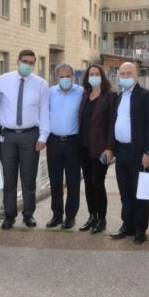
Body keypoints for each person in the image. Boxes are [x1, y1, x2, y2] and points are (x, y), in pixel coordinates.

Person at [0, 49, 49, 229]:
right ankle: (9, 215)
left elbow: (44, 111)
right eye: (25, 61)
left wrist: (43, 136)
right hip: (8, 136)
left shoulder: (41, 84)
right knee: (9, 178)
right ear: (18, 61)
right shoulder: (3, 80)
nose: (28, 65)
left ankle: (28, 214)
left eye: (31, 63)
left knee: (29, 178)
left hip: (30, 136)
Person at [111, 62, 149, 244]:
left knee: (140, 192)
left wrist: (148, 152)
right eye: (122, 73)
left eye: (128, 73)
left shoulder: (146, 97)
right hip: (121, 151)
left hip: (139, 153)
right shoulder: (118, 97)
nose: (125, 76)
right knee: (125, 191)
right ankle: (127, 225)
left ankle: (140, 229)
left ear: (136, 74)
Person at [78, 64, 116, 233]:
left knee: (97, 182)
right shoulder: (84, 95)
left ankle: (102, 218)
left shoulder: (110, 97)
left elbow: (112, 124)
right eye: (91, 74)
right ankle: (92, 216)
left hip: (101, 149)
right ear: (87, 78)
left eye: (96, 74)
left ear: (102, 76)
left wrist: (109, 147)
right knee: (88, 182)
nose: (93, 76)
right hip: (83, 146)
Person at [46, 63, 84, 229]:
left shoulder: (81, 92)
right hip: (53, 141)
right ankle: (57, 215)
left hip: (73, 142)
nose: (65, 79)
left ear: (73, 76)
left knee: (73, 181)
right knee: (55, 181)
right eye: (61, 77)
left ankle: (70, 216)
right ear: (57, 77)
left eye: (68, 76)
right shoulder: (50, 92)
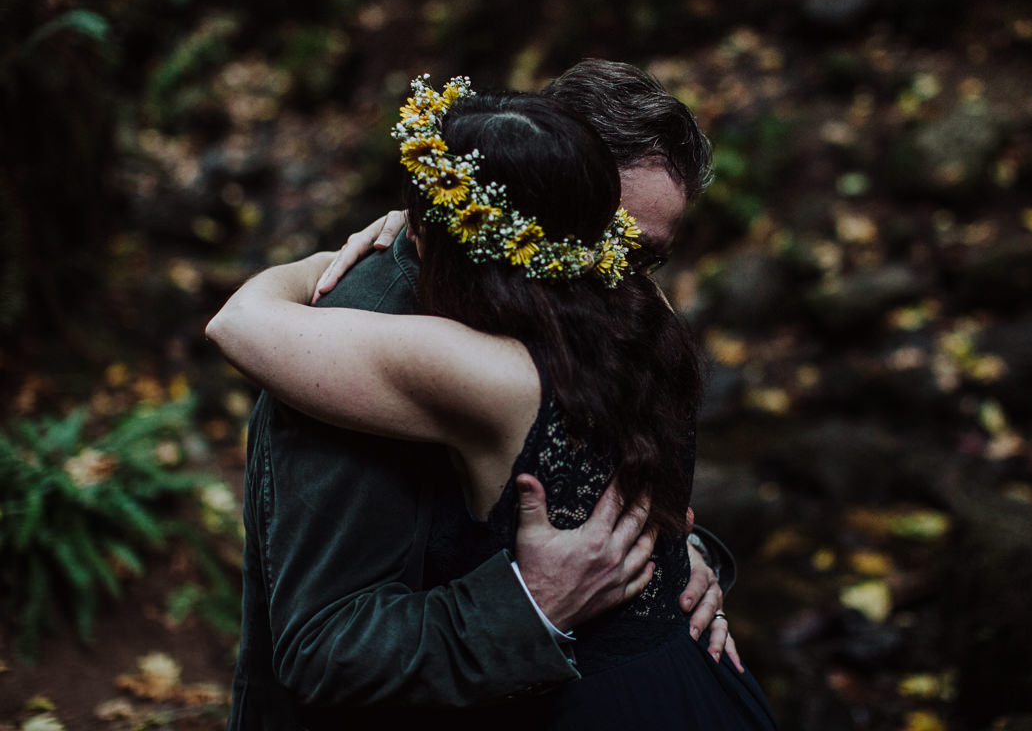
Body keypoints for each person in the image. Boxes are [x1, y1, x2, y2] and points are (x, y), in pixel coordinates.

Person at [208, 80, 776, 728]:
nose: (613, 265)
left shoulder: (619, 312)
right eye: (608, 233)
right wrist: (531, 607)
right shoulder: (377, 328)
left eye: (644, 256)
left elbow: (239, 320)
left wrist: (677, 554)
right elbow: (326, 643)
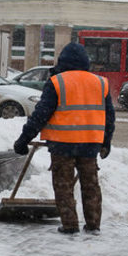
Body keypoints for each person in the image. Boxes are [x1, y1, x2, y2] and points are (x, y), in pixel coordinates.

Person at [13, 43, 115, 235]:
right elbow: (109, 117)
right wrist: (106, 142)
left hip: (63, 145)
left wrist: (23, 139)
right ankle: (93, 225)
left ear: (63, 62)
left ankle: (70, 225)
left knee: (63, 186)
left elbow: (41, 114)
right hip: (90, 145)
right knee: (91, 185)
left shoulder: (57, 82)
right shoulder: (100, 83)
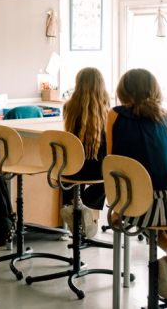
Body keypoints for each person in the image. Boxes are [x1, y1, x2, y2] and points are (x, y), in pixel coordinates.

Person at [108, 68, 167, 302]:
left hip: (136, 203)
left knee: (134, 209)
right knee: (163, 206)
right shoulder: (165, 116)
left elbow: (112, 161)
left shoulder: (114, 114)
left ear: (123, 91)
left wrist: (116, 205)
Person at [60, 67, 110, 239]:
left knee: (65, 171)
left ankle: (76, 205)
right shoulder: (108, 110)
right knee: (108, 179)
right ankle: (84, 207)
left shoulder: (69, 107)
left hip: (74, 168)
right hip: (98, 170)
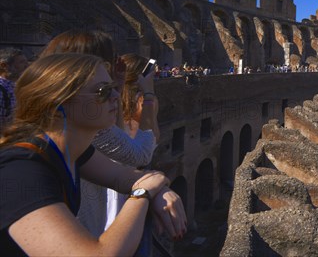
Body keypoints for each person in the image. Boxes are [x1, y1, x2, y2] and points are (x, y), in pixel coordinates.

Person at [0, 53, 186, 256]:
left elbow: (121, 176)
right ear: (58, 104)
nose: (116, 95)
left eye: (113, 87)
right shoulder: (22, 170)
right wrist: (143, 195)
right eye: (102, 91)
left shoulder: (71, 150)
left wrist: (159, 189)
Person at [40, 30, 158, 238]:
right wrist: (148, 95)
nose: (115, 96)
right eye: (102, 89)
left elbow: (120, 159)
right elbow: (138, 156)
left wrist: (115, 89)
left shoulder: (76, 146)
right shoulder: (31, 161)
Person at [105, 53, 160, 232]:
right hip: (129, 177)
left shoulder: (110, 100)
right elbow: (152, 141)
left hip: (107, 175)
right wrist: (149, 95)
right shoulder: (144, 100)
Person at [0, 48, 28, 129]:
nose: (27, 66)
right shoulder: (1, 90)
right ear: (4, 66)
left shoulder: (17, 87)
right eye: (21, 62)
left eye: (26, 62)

+ + + + + + +

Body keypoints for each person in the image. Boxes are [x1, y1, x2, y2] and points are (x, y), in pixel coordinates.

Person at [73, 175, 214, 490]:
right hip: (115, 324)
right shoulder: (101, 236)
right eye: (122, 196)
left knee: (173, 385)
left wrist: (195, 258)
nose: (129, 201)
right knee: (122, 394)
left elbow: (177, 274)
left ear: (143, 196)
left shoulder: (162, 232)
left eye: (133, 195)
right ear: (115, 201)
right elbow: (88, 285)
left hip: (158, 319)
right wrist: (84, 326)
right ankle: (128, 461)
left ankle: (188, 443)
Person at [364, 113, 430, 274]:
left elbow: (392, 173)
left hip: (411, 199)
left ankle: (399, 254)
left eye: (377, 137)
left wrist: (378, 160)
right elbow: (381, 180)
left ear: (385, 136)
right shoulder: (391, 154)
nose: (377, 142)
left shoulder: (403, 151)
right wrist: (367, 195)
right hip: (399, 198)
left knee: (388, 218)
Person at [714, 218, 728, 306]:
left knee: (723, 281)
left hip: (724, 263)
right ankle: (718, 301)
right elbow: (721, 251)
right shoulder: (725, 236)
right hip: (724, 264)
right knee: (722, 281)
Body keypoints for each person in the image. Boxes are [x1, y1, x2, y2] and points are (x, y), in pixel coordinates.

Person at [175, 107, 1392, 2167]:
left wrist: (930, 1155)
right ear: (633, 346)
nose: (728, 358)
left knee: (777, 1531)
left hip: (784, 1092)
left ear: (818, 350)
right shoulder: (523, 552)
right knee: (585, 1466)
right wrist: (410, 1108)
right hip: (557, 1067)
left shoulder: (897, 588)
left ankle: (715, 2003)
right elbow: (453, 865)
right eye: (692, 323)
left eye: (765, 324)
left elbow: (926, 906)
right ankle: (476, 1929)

+ + + + + + +

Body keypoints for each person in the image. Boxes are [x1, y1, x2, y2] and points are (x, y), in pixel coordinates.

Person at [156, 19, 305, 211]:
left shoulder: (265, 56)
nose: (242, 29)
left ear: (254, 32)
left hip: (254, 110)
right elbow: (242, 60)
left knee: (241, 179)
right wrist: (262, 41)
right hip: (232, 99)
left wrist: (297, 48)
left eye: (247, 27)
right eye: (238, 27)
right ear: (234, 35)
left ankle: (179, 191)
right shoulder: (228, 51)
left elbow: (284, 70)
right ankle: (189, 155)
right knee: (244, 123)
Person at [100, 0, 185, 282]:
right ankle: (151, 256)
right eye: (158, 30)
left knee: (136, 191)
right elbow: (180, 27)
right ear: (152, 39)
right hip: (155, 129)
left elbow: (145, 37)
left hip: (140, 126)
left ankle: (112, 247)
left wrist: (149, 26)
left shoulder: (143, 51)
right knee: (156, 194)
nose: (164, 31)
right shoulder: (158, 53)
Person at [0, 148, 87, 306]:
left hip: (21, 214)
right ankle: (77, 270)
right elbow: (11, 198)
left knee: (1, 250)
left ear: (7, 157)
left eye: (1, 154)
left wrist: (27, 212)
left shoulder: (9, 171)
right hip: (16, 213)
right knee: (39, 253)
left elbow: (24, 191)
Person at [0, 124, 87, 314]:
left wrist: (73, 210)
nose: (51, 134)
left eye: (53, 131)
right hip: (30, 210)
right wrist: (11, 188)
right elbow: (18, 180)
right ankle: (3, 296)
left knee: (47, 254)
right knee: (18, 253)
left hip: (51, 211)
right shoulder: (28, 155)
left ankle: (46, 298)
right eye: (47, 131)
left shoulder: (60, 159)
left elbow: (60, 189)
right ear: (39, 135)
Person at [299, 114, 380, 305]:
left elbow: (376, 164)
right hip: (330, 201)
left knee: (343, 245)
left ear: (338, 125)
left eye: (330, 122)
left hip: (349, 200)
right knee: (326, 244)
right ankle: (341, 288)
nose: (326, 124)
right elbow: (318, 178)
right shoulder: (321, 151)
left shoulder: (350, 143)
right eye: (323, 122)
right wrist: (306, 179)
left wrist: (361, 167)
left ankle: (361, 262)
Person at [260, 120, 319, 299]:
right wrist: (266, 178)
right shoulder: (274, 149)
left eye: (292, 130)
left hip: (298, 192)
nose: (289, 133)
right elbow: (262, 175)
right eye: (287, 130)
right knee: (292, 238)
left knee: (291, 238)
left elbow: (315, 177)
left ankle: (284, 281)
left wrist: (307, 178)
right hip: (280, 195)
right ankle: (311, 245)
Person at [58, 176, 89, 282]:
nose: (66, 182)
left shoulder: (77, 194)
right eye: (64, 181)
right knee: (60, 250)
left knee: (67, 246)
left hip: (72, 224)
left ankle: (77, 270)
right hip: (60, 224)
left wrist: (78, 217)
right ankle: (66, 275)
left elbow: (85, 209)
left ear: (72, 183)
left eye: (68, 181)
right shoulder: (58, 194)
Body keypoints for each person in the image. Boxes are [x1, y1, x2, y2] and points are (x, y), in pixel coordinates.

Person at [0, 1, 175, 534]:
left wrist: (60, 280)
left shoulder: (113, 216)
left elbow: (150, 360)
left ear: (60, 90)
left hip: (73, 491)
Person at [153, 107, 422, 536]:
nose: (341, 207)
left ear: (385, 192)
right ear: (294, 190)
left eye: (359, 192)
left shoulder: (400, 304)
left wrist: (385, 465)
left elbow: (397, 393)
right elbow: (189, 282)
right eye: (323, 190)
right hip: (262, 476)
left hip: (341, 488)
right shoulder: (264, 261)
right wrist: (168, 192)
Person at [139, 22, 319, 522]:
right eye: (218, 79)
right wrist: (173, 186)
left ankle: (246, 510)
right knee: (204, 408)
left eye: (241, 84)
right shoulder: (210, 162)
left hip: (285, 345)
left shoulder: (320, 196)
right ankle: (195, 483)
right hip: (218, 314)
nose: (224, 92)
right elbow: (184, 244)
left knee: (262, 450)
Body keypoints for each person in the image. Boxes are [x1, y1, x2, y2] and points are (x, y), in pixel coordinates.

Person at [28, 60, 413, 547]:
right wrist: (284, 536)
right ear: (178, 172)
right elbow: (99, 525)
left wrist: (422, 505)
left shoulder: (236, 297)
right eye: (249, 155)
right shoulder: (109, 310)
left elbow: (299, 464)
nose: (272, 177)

+ + + + + + +

Work instructions =>
Within the material above, copy exactly the lines from the line that holds "right eye: (25, 61)" up to and including the line that holds "left wrist: (148, 152)".

Your solution =>
right eye: (25, 61)
left wrist: (43, 136)
right hip: (8, 136)
left shoulder: (41, 84)
right knee: (9, 178)
right ear: (18, 61)
right shoulder: (3, 80)
nose: (28, 65)
left ankle: (28, 214)
left eye: (31, 63)
left knee: (29, 178)
left hip: (30, 136)
Person at [111, 62, 149, 244]:
left knee: (140, 192)
left wrist: (148, 152)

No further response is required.